Lembaga-lembaga menjadi perjuangan mati-matian
untuk mengejar sebuah gelar lulusan ini dan itu. Padahal kalau kita mau
berpikir mendalam maka kita akan sedikit tergelitik. Misalnya seorang sarjana
yang dikukuhkan oleh seorang guru besar, tetapi sarjana pertama siapa yang mengkukuhkan
gelarnya? Bagaimana dengan profesor atau guru besar pertama? Ya title, pangkat,
dan jabatan pada mulanya hanyalah asumsi karena dunia ini membutuhkan strata
tingkatan-tingkatan komando atas nama keahlian. Dan tingkatan strata di dunia
ini tidak ada apa-apanya dibandingkan strata yang telah ditetapkan dan diakui
Allah yaitu berdasar keimanan dan akhlaqnya.
Memang kalau berbicara di
lingkungan lembaga masalah title itu
benar tetapi ketika berbicara lingkungan umat maka semua bisa dijadikan sumber
belajar.
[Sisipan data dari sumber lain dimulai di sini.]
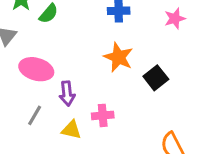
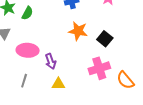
gray line: (35, 115) -> (24, 81), moved
pink cross: (103, 115) -> (99, 68), moved, size x1.5

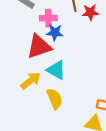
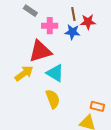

Di dalam lembaga itu bisa jadi ada yang hanya sekedar kurir ilmu belum
menjadi guru yang sebenarnya. Rasulullah diriwayatkan dalam sebuah hadist berkata
kepada sahabat, “kalau urusan agama kamu harus bertanya kepadaku, tetapi kalau
urusan dunia kamu lebih tahu dari aku.” Rasul yang bisa kita sebut sebagai guru
umat manusia saja memberikan tauladan untuk rendah hati serta menjadi guru yang
suka mendengar. Shollu ala Muhammad.